The main meaning of mapjoin is that when the linked two tables are a smaller table and a particularly large table, we put the smaller table directly into memory, and then compare the larger table for the map operation. The join occurs at the time of the map operation, and whenever the data in a large table is scanned, it is necessary to look at the data in the small table, which matches it, and then connects. The join here does not involve the reduce operation. The advantage of the map-side join is that it's good to have no shuffle. In the actual application, we set this:
1. Set hive.auto.convert.join=true;
This setting allows the hive to automatically identify the smaller tables and then use Mapjoin to implement the Union of the two tables. Look at the connection to the two tables below.

<property>
  <name>hive.auto.convert.join.noconditionaltask.size</name>
  <value> 10000000</value> The default is 10MB
 </property>

Distributedcache is an implementation of distributed caching, which plays a very important role in the entire MapReduce framework, and he can support us in writing some fairly complex and efficient distributed processes

The first sentence here is to run the local map join task, and then dump the file to the xxx.hashtable below, in the file upload a file to the map join, then ran the Mr Code to run the counting task. To be blunt, in essence Mapjoin does not run the Mr Process at all, it is just a two-table union in memory.

Mapjoin Use scenes
1. There is a very small table in the association operation
2. Non-equivalent link operation

Automatic execution

Set hive.auto.convert.join=true;
hive.mapjoin.smalltable.filesize=25; The default value is 25MB   
<property>
  <name>hive.mapjoin.smalltable.filesize</name>
  <value>25000000</ Value>
 </property>

Manually perform a as a small table if a table exceeds 25M, you also want to use the map join;
Select/+mapjoin (a)/f.a,f.b from A t join B F on (F.A==T.A)

Hive Getting Started: Three ways to optimize join-haha's column-Blog channel-csdn.net
http://blog.csdn.net/liyaohhh/article/details/50697519 reduce-side Join

The hive JOIN operation uses the reduce join by default
The Reduce-side join principle is much simpler, and it does not guarantee that the same key but scattered data in different datasets can go into the same mapper, sorting the entire data set
Completed in the shuffle process after mapper. As opposed to Map-side Join, it does not require every mapper to read all the datasets, which is good, but also bad,
That is, the set of data to be sorted after mapper is very large, so the shuffle phase is less efficient than the map-side Join.
Reduce side join is one of the simplest ways to join, with the following main ideas:
In the map phase, the map function reads two files File1 and File2 at the same time, in order to distinguish between the two sources of key/value data pairs, a label for each piece of data (tag)

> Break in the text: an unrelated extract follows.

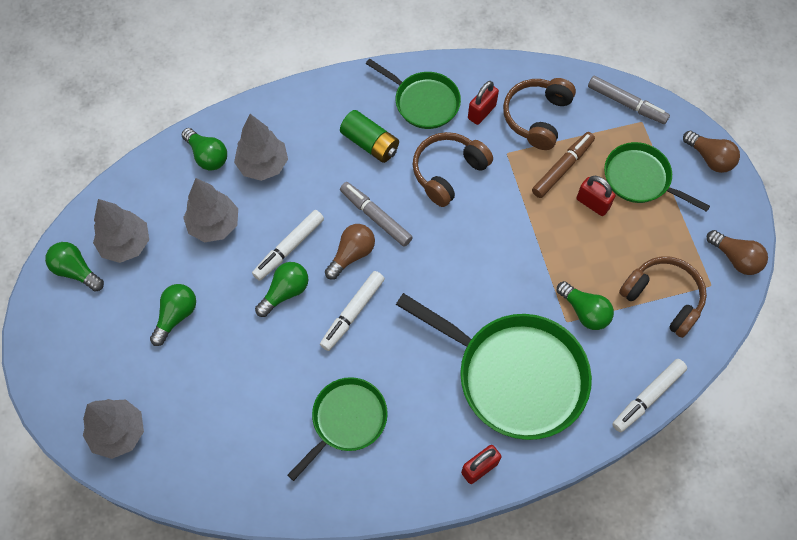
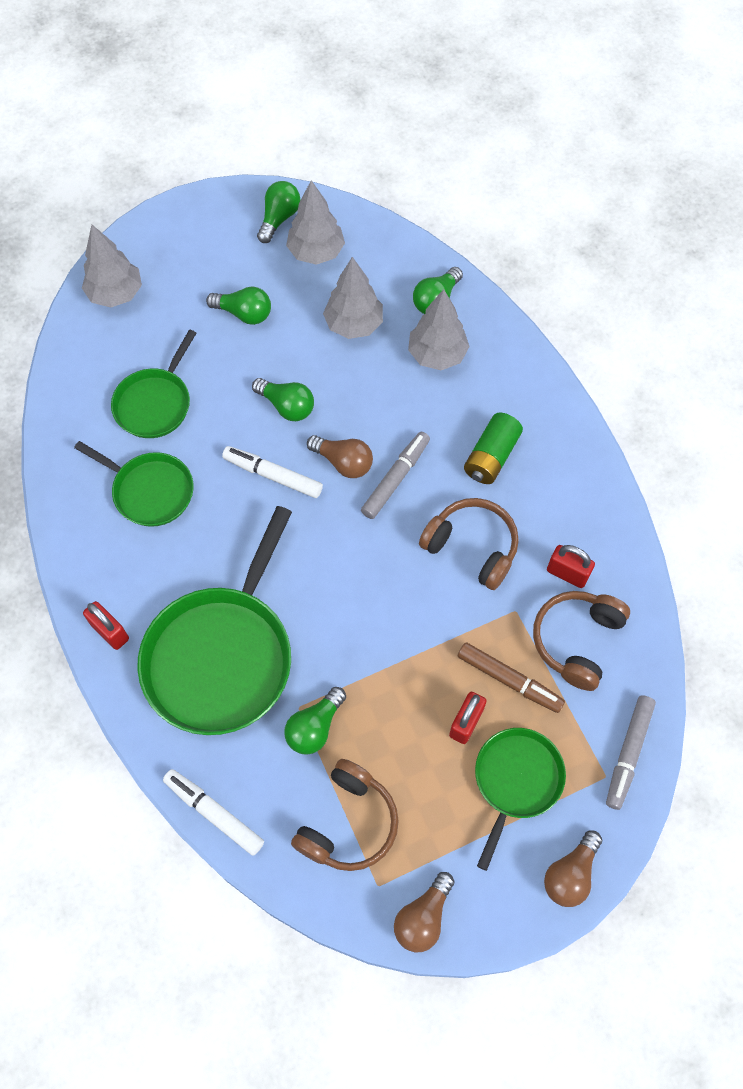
camera: 80 degrees right, 0 degrees up
white marker [252,210,324,281] -> none
green pan [366,59,461,129] -> green pan moved to [111,329,197,438]
brown headphones [503,78,576,150] -> brown headphones turned 75 degrees counterclockwise [533,591,630,691]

Semi Join small table to large table is a variant of the REUDCE join the map phase filters out fields that do not require a join equivalent to HIVW SQL plus where to filter SMB join (sort merge bucket)

The purpose of SMB existence is mainly to solve the problem of join between large table and large table, in fact, the bucket is to turn the large table into a "small table", then map-side join solution, this is a typical divide and conquer thought.

Set hive.enforce.bucketing=true;
Set hive.enforce.sorting=true;

Table Optimization Data goal: Gather the same data as much as possible

Contact Us

The content source of this page is from Internet, which doesn't represent Alibaba Cloud's opinion; products and services mentioned on that page don't have any relationship with Alibaba Cloud. If the content of the page makes you feel confusing, please write us an email, we will handle the problem within 5 days after receiving your email.

If you find any instances of plagiarism from the community, please send an email to: info-contact@alibabacloud.com and provide relevant evidence. A staff member will contact you within 5 working days.

A Free Trial That Lets You Build Big!

Start building with 50+ products and up to 12 months usage for Elastic Compute Service

  • Sales Support

    1 on 1 presale consultation

  • After-Sales Support

    24/7 Technical Support 6 Free Tickets per Quarter Faster Response

  • Alibaba Cloud offers highly flexible support services tailored to meet your exact needs.